Você teve alguma surpresa durante essa pesquisa? Você é um homem dirigindo um filme muito feminino e delicado, você descobriu alguma coisa que não esperava durante as pesquisas?
Safy Nebbou: Eu adoro a ideia de ser um homem dirigindo esse tipo de filme. Mesmo que não fosse eu, gostaria de um homem dirigindo. Eu amei o meu jeito de olhar para essa mulher, com bondade, com o amor que sinto por essa personagem. Eu não iria querer um filme feminista, teria sido demais, redutivo e inapropriado.
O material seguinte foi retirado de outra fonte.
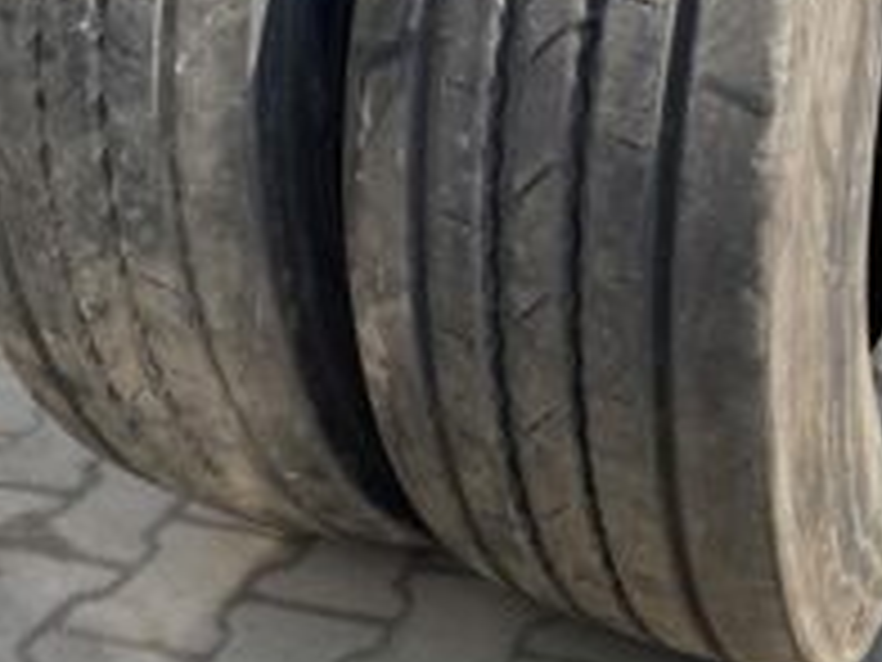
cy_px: 83
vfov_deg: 25.0
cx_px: 531
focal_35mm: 57
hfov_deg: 33.7
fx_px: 1452
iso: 32
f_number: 1.6
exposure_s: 1/1435
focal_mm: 4.2
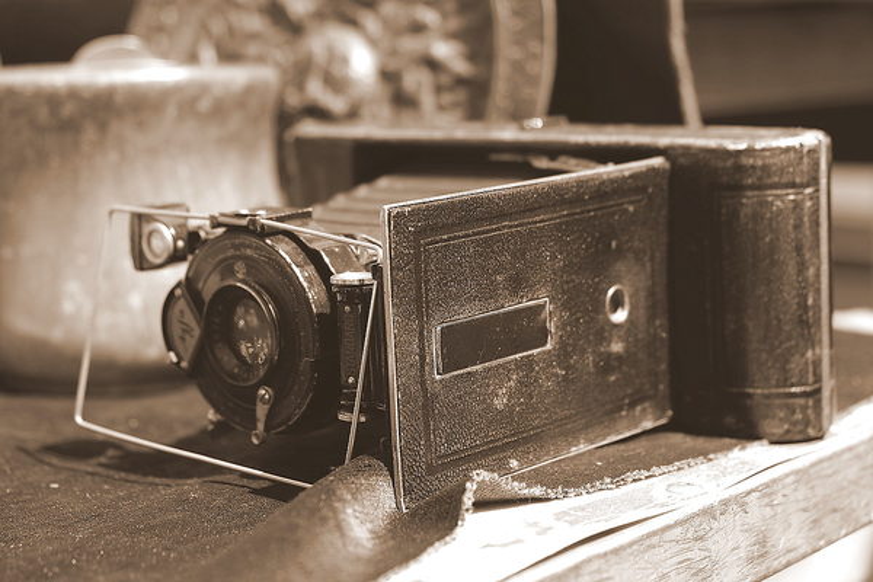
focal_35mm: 73
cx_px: 436
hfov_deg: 27.7
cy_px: 291
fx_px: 1770
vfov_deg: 18.7
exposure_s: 1/400
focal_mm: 48.4
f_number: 4
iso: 200
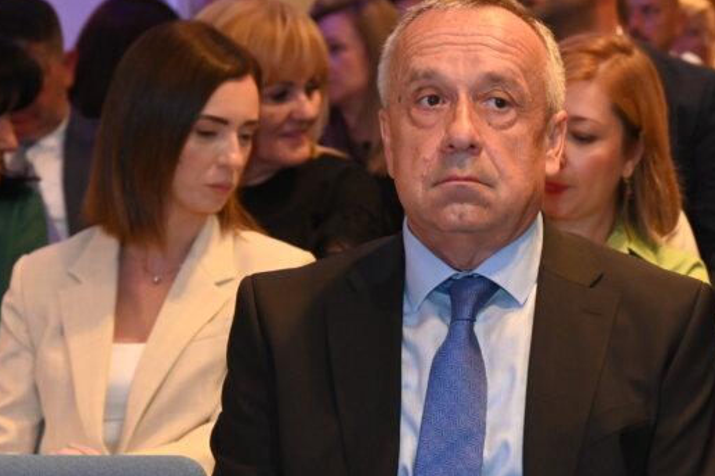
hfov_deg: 12.1
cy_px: 287
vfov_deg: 8.1
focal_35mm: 169
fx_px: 3355
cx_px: 657
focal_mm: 85
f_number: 6.3
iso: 5600
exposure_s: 1/100
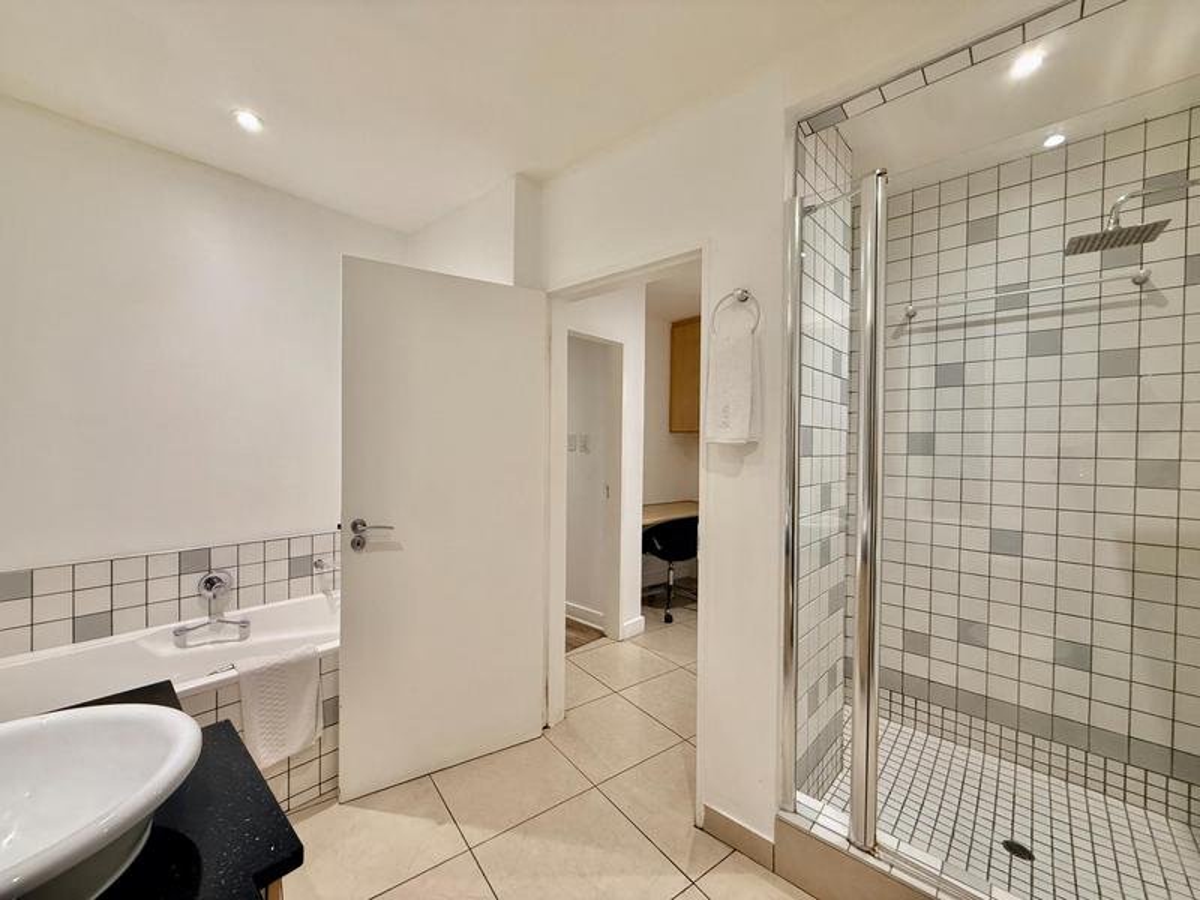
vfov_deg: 85.7
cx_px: 600
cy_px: 450
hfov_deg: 102.1
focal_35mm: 14
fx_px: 485
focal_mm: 2.22
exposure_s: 1/100
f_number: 2.2
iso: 200
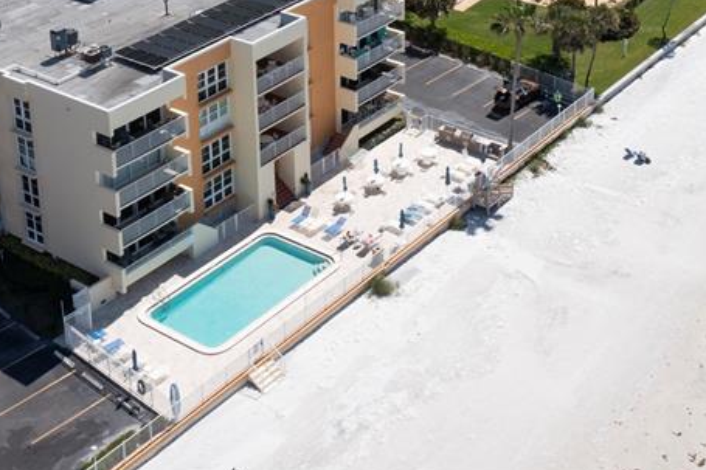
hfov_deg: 31.9
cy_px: -47
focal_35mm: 63
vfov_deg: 20.5
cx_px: 348
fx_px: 1235
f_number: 6.3
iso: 100
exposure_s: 1/640
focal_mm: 10.26
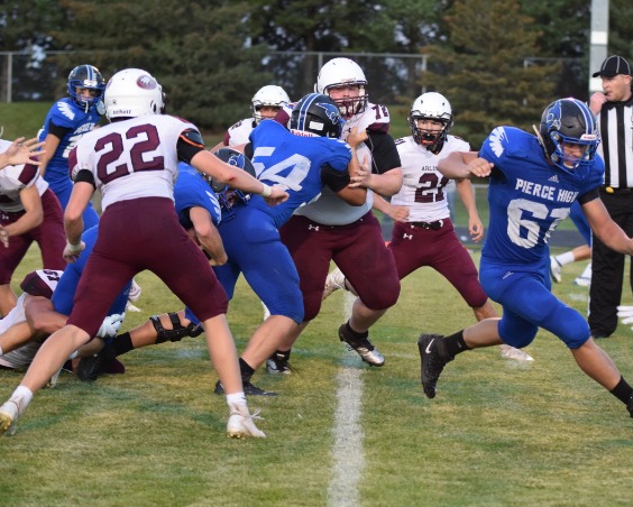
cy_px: 231
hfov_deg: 11.4
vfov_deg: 9.1
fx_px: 3181
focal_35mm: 170
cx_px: 414
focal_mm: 85
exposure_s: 1/500
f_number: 2.8
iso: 1250
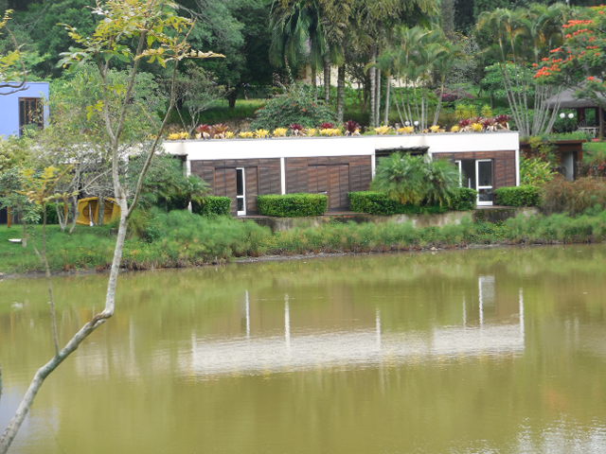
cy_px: 227
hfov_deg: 15.6
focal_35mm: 126
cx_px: 303
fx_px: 2206
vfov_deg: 11.8
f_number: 5
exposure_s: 1/125
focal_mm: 22.4
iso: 125
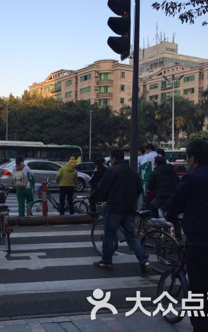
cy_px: 168
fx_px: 381
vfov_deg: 47.2
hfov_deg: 29.3
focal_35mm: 42
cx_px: 22
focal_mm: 4.15
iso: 32
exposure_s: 1/370
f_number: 2.2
Eu fiz esse filme com mulheres e homens, claro, mas para mulheres, porque eu acredito que o medo do tempo estar passando, medo da morte, de ser abandonada, vai além.
O quão difícil foi administrar esses múltiplos finais em termos visuais ou de narração?
Safy Nebbou: Primeiramente, esse não era o final que eu tinha escrito, era um final diferente. O final que eu tinha escrito era com ela escrevendo ao psicólogo, e então você escuta ele chamando ela, como no começo do filme. Então, ela abre os olhos e está na sala do psicólogo, mas é um psicólogo homem. Talvez eu tivesse gostado mais desse final.